En France, le projet de loi de révision des lois de bioéthique a été rendu public, il sera débattu à l’automne au Parlement. Etabli en vue de légiférer sur des questions comme les mères porteuses, la procréation artificielle ou la recherche sur les cellules souches, ce texte n’apportera pas de gros changements, excepté la possibilité pour les enfants issus d’un don de sperme ou d’ovocyte de connaître l’identité du donneur.
Si le texte passe, cela sera une mini révolution pour les enfants issus d’un don de sperme ou d’ovocyte. Ils pourront s’ils le désirent, à l’âge de la majorité, 18 ans, connaître l’identité ou du moins le profil de leur père ou de leur mère biologique.

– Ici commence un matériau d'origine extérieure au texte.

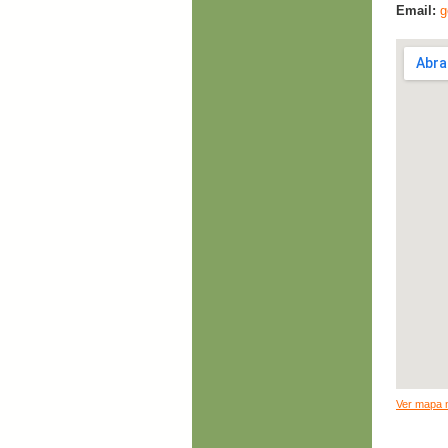
Email:
g
Ver mapa 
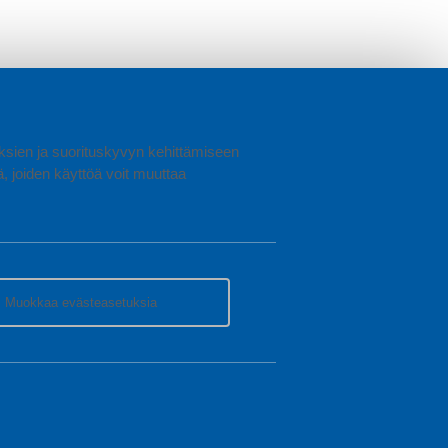
uuksien ja suorituskyvyn kehittämiseen
joiden käyttöä voit muuttaa
Muokkaa evästeasetuksia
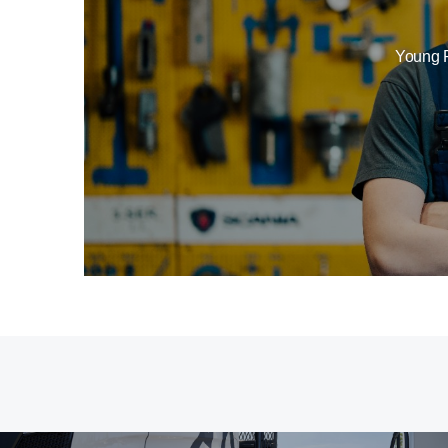
Young P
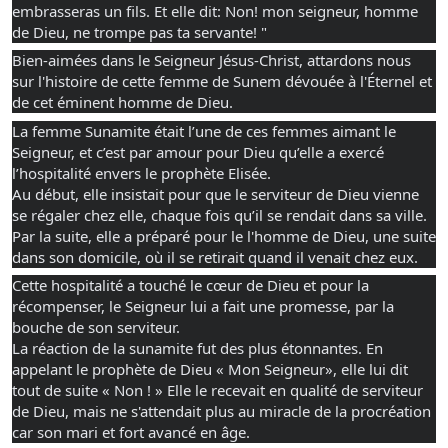
embrasseras un fils. Et elle dit: Non! mon seigneur, homme 
de Dieu, ne trompe pas ta servante! "
Bien-aimées dans le Seigneur Jésus-Christ, attardons nous 
sur l'histoire de cette femme de Sunem dévouée à l'Éternel et 
de cet éminent homme de Dieu. 
La femme Sunamite était l’une de ces femmes aimant le 
Seigneur, et c’est par amour pour Dieu qu’elle a exercé 
l’hospitalité envers le prophète Elisée. 
Au début, elle insistait pour que le serviteur de Dieu vienne 
se régaler chez elle, chaque fois qu’il se rendait dans sa ville. 
Par la suite, elle a préparé pour le l'homme de Dieu, une suite 
dans son domicile, où il se retirait quand il venait chez eux. 
Cette hospitalité a touché le cœur de Dieu et pour la 
récompenser, le Seigneur lui a fait une promesse, par la 
bouche de son serviteur.
La réaction de la sunamite fut des plus étonnantes. En 
appelant le prophète de Dieu « Mon Seigneur», elle lui dit 
tout de suite « Non ! » Elle le recevait en qualité de serviteur 
de Dieu, mais ne s'attendait plus au miracle de la procréation 
car son mari et fort avancé en âge.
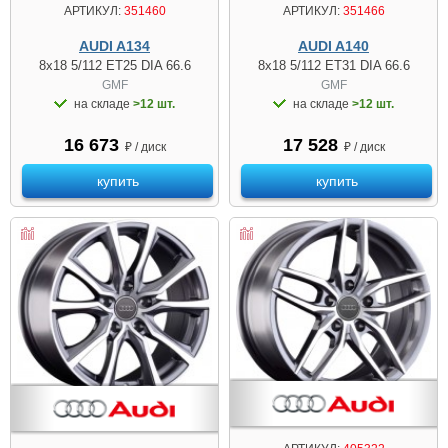
АРТИКУЛ:
351460
АРТИКУЛ:
351466
AUDI A134
AUDI A140
8x18 5/112 ET25 DIA 66.6
8x18 5/112 ET31 DIA 66.6
GMF
GMF
на складе
>12 шт.
на складе
>12 шт.
16 673
17 528
₽ / диск
₽ / диск
купить
купить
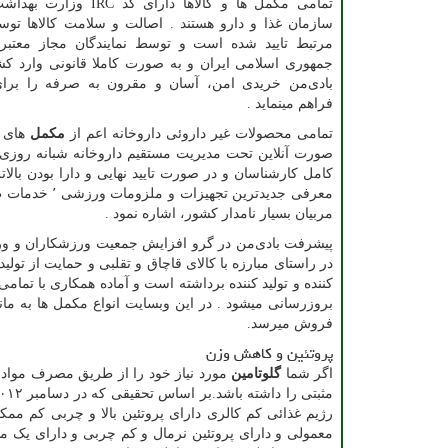
تمامی مکمل ها و کالاها دارای کد
سازمان غذا و دارو هستند . اصالت و سلامت کالاها توس
مرتبط تایید شده است و توسط نمایندگان مجاز معتبر و
جمهوری اسلامی ایران و به صورت کاملا قانونی وارد کش
بادی‌من خریدی امن، آسان و مقرون به صرفه را برا
فراهم مینماید .
تمامی محصولات غیر داروئی داروخانه اعم از
مکمل
های
معرفی جدیدتر
مربیان بسیار نامدار کشور، اشاره نمود .
پیشرفت بادی‌من در گرو افزایش جمعیت ورزشکاران و ور
در راستای مبارزه با کالای قاچاق و تقلبی و حمایت از ت
کننده و تولید کننده برداشته است و آماده همکاری با تمام
بروزرسانی میشود . در این وبسایت انواع مکمل ها به مان
فروش میرسد.
پروتئین و کاهش وزن
اگر شما
گلوتامین
مورد نیاز خود را از طریق مصرف مواد 
رژیم غذائی کم کالری دارای پروتئین بالا و چربی‌ کم م
معمولی‌ و دارای پروتئین نرمال و کم چربی‌ و دارای یک م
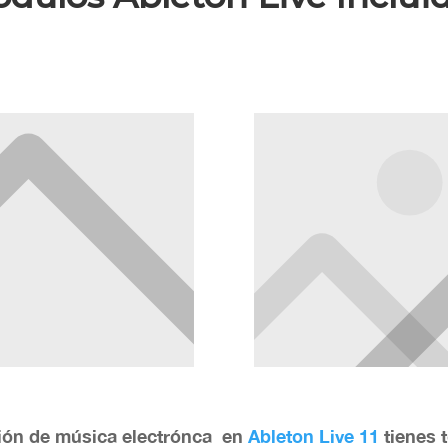
ión de música electrónca en
Ableton Live 11
tienes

Concrètement, ils auront un droit d’accès aux données non identifiantes comme la taille, l’origine géographique, les données médicales et même le niveau socioprofessionnel du donateur. Et puis si, et seulement si, celui-ci est d’accord, ils pourront connaître son identité et seront donc libre d’entrer en contact avec lui.
En France jusqu’à présent, c’était la règle de l’anonymat absolu qui prévalait. Ce changement intervient au moment ou de nombreux pays, notamment en Europe, ont voté cette levée de l’anonymat.
Reste à savoir maintenant combien de personnes concernées voudront réellement connaître leurs géniteurs. Il y a 50 000 personnes issus du don actuellement en France et chaque année environ 1 300 naissances.
Enfin, Les médecins et spécialistes du don restent partagés sur l'impact de cette révélation des origines génétiques. Pour certain elle constitue une libération psychologique, pour d'autre elle engendrerait une confusion supplémentaire.